YAŞAR KEMAL etiketine sahip kayıtlar gösteriliyor. Tüm kayıtları göster
YAŞAR KEMAL etiketine sahip kayıtlar gösteriliyor. Tüm kayıtları göster

28 Şubat 2015

YAŞAR KEMAL'E VEDA...

Şubat 28, 2015 0
YAŞAR KEMAL'E VEDA...
Dün sanki içime doğmuş gibi, gideceğini hissetmiş gibi şu dizeleri paylaşmıştım face sayfamda...

“O güzel insanlar, o güzel atlara binip çekip gittiler..Demirin tuncuna, insanın piçine kaldık” Yaşar KEMAL

Ve paylaştıktan sonra da bir müddet daha düşünüp bu dizeler üzerinde ne kadar da büyük anlam ifade ettiğine bir kez daha karar verdim. Yaşanılan onca şeyi de düşünerekten... Ve şimdi o güzel insan, o koca çınar, babasının kendisi için her yıl kurban kestirdiği, parmaklıklar arasında bile daktilosunun tuşlarıyla koğuşunu inleten büyük yazar... Sen de binip atına gittin/gidiyorsun işte bilinmez bir yolculuğa. Kurtuldun mu bu dünyanın bozuk düzeninden biliinmez ama bizler yaşadığımız müddetçe ve bilmem kaç kere daha bu dizeleri tekrar edip duracağız. Kimi zaman “İnce Memed'i” okuyacak, kimi zaman da “Yer Demir Gök Bakır” diyerek anacağız seni...

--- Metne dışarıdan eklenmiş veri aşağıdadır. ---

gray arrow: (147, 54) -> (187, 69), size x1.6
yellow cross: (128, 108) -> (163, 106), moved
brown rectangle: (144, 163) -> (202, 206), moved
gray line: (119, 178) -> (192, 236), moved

Ve en çok da bir sanatçıda olması gereken en büyük şeyin, halkla iç içe olmak ve sanatın halk için olması gerektiği düşüncelerinle, örnek alınması gereken büyük bir usta olduğunu hatırlatacaksın her daim bizlere...

«Halka kim zulmediyorsa, etmişse, halkı kim eziyor, ezmişse, onu kim sömürmüş, sömürüyorsa, feodalite mi, burjuvazi mi... Halkın mutluluğunun önüne kim geçiyorsa ben sanatımla ve bütün hayatımla onun karşısındayım. [...] Ben etle kemik nasıl biribirinden ayrılmazsa, sanatımın halktan ayrılmamasını isterim. Bu çağda halktan kopmuş bir sanata inanmıyorum.»


Mekanın Cennet, toprağın bol olsun büyük usta... Işıklar içinde yat.